LONDON (Reuters) - Investors bruised by platinum's dismal failure to capitalize on a five-month strike in 2014 are not convinced that stocks of the metal have shrunk enough to justify a return to the market, despite positive supply-side news this year.
The extent of stocks became apparent during the strike in number one producer South Africa two years ago, when a production loss of more than a million ounces resulted in no supply shortage, and little response in prices.
Uncertainty over how abundant these stocks are is continuing to curb investment interest in the metal, with holdings of platinum-backed exchange-traded funds (ETFs) falling to their lowest since mid 2013 this month.
"We retain a cautious outlook and low allocation to the platinum sector - 1 percent of the fund - because of a general lack of transparency and ongoing concerns regarding large unreported inventories," James Sutton, client portfolio manager at the JPM Natural Resources Fund, said.
The market was taken by surprise in 2014 by the depth of platinum stock available.
Inventories are held throughout the supply chain, by producers, refiners and end-users. Market players at the time also suggested investors could be holding 20 percent of platinum stocks in London and Zurich in "off-shore" vaults.
Transparency remains an issue. The World Platinum Investment Council estimated in September that above-ground platinum stocks had dwindled to 1.9 million ounces from more than 4 million ounces at the end of 2012.
However, that excludes stocks held by ETFs and exchanges, or working inventories held by producers, refiners, fabricators or end-users. Those stocks are still largely an unknown quantity -- and that is a concern to potential investors.
Bullish investors argue stocks of the metal have now probably run down, leaving the market more vulnerable to supply-side shocks.
But while it has risen along with other commodities this year, platinum has underperformed gold and palladium despite a wealth of threats to supply, from smelter outages in South Africa to safety stoppages and wage talks.
Once, just the suggestion that output was under threat was enough to drive prices up - the prospect of power cuts in South Africa in 2008 led to a 30 percent rally in a single quarter.
But neither the start of tense wage talks that have, in previous years, led to strikes, a walkout by 500 employees at an Impala Platinum refinery in Springs, South Africa, this week, or number one producer Anglo American Platinum's announcement that a smelter shutdown would cut output have eroded platinum's discount to gold.
Production outages would have to be prolonged and significant to drive any big new interest in platinum after its recent history, given persistent uncertainty over stocks.
"We've got to be at much lower stock levels now than we've been before, but we don't know what the starting point was of these hidden stocks," Hanre Rossouw, portfolio manager at Investec Asset Management, said.
Rossouw's fund has increased its exposure to the platinum sector this year through equity acquisitions. In 2014, it preferred exposure to physical platinum.
Platinum mining companies have reacted to the current price environment by focusing on cost-cutting and streamlining their operations. That strategy, along with rising platinum prices, has helped drive share prices higher this year.

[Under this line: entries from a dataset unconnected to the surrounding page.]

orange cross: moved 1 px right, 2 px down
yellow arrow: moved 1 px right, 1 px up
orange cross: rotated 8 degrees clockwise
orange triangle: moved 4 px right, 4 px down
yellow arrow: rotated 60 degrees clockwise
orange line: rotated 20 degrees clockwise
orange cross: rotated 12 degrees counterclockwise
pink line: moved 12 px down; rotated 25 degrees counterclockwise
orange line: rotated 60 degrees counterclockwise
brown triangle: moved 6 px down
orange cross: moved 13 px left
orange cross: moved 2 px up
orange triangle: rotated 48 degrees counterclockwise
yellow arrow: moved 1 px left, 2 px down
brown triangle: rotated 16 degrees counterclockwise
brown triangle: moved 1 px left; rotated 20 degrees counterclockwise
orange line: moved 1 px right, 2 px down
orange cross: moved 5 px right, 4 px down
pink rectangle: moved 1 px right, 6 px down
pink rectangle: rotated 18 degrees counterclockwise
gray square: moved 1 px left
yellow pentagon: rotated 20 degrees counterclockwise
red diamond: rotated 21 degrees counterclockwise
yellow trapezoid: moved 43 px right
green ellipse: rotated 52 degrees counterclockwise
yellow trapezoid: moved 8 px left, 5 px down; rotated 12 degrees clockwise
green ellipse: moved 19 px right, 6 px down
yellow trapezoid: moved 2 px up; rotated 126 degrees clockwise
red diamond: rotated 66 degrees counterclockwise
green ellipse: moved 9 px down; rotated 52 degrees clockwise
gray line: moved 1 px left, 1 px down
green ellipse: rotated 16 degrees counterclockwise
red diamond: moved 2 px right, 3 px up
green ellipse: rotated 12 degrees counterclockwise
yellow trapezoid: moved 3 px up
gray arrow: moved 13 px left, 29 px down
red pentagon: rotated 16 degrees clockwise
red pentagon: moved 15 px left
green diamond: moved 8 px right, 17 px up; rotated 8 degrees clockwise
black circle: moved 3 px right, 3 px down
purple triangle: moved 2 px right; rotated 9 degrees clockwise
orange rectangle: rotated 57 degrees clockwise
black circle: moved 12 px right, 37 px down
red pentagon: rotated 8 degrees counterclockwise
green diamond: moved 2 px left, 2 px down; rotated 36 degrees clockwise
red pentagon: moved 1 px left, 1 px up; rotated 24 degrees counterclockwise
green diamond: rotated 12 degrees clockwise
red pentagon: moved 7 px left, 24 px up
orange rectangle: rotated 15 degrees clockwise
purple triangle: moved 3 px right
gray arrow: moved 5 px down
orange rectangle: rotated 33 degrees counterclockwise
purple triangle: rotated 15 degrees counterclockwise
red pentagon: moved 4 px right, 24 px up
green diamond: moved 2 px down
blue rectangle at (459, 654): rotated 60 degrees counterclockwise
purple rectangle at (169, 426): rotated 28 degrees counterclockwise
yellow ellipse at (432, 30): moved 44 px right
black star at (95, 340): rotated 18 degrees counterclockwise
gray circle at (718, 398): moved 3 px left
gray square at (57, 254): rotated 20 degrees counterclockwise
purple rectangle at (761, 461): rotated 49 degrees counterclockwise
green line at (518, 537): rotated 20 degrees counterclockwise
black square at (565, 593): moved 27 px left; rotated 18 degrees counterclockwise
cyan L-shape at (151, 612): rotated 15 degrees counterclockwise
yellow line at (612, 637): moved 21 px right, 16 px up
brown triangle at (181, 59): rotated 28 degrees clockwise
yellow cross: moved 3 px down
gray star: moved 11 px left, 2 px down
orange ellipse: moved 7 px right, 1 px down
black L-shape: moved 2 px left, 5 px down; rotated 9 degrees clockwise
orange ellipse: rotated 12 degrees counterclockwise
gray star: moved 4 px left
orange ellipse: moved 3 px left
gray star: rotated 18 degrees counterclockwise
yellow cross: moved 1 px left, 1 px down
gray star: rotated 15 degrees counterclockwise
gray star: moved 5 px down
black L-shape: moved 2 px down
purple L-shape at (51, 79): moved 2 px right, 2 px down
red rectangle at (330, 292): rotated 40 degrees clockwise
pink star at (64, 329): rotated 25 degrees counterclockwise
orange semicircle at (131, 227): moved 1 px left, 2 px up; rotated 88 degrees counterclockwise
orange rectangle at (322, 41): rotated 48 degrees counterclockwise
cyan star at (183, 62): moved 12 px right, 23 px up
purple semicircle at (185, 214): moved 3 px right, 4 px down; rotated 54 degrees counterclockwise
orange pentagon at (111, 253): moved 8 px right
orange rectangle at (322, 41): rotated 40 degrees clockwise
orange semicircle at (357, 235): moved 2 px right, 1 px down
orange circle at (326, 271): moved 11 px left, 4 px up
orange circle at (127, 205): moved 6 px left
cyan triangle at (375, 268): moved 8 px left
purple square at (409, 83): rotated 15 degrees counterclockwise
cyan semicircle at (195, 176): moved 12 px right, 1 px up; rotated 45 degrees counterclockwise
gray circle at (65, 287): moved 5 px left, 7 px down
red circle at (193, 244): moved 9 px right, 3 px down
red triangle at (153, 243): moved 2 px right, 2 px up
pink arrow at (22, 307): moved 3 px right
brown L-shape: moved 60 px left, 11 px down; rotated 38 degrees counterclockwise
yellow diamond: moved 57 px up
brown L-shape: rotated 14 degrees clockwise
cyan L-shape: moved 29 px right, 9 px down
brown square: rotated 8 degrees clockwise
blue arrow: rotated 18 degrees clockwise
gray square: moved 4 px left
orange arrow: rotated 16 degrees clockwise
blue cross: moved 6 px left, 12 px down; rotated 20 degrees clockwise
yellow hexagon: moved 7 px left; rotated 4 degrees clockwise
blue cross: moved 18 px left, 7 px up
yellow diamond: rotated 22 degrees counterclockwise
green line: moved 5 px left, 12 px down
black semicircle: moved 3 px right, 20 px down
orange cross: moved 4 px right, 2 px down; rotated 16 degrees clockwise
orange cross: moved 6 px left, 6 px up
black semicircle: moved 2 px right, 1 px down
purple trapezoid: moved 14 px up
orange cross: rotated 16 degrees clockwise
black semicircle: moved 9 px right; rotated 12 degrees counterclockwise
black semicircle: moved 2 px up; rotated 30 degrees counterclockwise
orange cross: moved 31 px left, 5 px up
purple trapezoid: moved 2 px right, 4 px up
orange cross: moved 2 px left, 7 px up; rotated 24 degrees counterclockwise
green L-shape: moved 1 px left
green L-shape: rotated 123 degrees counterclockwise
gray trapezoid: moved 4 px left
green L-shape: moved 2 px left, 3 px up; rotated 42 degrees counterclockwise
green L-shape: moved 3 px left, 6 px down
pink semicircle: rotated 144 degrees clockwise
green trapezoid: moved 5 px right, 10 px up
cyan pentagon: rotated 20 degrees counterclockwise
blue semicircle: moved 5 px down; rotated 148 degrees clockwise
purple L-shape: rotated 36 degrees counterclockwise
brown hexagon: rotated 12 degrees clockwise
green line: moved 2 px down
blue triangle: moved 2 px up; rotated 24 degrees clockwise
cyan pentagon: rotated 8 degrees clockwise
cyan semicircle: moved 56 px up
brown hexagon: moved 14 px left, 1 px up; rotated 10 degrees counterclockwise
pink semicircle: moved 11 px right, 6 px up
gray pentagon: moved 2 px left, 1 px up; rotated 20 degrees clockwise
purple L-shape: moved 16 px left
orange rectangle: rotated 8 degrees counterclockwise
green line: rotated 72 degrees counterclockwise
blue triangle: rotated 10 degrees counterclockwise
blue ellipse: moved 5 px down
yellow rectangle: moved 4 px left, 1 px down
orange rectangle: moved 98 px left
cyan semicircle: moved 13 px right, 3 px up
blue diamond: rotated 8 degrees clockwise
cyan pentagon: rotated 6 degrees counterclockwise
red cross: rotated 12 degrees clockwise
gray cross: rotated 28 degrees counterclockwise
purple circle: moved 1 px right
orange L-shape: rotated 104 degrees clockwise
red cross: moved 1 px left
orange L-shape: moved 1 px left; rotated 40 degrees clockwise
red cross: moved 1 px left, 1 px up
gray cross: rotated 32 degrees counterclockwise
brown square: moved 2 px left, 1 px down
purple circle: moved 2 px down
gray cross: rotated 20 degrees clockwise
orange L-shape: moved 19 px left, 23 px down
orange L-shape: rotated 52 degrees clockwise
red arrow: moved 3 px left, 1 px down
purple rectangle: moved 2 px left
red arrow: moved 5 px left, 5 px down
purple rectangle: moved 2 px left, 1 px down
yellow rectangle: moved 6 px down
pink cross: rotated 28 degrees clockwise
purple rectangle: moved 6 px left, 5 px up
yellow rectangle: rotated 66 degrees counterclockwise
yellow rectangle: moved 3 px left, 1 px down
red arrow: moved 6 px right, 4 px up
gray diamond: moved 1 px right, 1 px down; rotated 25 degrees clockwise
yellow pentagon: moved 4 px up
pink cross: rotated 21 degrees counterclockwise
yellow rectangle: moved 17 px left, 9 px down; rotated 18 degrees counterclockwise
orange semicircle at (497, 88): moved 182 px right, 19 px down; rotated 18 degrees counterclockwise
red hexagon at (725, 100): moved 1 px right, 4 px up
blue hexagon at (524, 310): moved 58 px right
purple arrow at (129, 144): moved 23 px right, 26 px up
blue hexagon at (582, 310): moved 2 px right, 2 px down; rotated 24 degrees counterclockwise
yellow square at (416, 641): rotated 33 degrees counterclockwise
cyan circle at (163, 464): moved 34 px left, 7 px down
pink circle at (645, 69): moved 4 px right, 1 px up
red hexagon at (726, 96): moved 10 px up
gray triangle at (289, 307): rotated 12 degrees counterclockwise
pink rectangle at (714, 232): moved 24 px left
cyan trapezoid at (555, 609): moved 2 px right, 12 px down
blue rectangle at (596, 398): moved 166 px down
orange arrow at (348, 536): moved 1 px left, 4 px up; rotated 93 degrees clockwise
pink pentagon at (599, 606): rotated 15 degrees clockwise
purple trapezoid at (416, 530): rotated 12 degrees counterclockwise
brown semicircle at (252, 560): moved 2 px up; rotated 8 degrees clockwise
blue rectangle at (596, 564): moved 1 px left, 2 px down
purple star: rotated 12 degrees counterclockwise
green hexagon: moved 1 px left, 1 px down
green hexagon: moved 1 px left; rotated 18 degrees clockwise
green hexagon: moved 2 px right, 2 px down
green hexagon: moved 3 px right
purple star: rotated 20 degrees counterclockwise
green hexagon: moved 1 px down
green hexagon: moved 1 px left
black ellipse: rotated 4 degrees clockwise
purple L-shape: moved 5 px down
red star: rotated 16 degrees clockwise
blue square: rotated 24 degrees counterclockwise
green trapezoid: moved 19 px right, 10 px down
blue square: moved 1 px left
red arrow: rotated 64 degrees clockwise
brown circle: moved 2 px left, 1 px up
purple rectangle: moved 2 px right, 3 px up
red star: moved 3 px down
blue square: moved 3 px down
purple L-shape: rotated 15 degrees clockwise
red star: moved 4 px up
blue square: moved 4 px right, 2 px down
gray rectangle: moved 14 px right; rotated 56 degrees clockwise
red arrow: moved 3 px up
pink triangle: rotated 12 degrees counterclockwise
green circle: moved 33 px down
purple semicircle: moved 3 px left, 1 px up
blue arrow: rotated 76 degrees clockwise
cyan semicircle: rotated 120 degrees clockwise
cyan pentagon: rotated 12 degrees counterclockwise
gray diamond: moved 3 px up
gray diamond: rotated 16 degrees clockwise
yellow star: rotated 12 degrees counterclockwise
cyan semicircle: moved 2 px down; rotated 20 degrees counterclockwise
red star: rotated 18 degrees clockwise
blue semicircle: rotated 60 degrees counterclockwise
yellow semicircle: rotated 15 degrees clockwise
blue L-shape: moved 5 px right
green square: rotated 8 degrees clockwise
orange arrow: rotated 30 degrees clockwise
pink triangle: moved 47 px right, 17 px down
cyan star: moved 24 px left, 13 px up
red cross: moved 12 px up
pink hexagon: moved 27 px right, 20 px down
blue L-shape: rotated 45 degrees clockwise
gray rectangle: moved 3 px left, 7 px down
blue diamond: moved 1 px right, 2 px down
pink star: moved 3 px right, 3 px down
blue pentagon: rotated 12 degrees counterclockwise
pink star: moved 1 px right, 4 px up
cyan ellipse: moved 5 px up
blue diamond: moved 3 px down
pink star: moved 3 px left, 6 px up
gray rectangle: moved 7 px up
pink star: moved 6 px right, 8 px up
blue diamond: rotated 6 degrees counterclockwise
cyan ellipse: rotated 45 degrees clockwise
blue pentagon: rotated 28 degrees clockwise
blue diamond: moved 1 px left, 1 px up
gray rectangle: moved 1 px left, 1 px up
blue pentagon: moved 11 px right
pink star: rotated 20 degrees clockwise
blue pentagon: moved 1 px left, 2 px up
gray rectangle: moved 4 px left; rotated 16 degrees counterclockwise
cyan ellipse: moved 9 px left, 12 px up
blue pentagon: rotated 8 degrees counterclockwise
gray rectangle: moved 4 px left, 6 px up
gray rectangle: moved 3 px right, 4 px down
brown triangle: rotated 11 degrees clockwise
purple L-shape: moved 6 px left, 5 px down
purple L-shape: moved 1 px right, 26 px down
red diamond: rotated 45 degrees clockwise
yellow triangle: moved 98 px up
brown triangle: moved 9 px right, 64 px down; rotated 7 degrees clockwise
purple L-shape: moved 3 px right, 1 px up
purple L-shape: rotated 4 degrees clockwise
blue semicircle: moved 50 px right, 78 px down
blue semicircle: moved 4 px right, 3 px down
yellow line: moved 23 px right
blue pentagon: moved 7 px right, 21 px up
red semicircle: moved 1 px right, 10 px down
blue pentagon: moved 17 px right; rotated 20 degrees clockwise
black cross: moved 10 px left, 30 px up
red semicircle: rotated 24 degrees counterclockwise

But with cash costs still averaging $932 an ounce last year, less than $100 an ounce below current spot prices, a bigger move will be needed to really boost the sector. That would need investment, tipped to fall by a quarter this year, to start rising again - and that will depend on confidence that stocks have finally run down.
"When it happens it'll take everyone by surprise, and some people will be saying, 'I told you so'," Old Mutual fund manager Ian Woodley said. "Until then, you can take the view that if the shares are particularly cheap you can pick them up, or you can take the view that you don't want to be sitting on something for five years that just isn't going anywhere."
"In five years time, we might have a technological advance in motortrains that might change the entire industry composition. We just don't know."